If a line below includes the string "down", copy it.
----------------
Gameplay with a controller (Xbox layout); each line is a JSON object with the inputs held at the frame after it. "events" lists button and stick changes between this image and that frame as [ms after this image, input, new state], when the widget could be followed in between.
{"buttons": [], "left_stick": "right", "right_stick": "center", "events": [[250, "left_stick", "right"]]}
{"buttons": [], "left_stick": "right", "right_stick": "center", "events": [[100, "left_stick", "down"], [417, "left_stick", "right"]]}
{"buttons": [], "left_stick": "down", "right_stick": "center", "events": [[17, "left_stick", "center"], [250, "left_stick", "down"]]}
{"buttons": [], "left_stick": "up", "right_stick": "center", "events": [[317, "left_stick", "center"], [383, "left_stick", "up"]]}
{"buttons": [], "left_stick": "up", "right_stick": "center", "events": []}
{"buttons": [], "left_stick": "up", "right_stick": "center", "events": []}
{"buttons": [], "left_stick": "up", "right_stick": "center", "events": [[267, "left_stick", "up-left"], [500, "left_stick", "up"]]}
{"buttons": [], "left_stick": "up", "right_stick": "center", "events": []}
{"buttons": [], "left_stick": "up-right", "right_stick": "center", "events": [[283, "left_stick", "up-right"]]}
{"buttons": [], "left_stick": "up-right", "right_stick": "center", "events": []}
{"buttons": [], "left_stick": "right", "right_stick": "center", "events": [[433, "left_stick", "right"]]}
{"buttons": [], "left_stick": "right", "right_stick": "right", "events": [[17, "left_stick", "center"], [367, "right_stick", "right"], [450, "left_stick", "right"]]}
----------------
## RESPONSE TO THIS TASK
{"buttons": [], "left_stick": "right", "right_stick": "center", "events": [[100, "left_stick", "down"], [417, "left_stick", "right"]]}
{"buttons": [], "left_stick": "down", "right_stick": "center", "events": [[17, "left_stick", "center"], [250, "left_stick", "down"]]}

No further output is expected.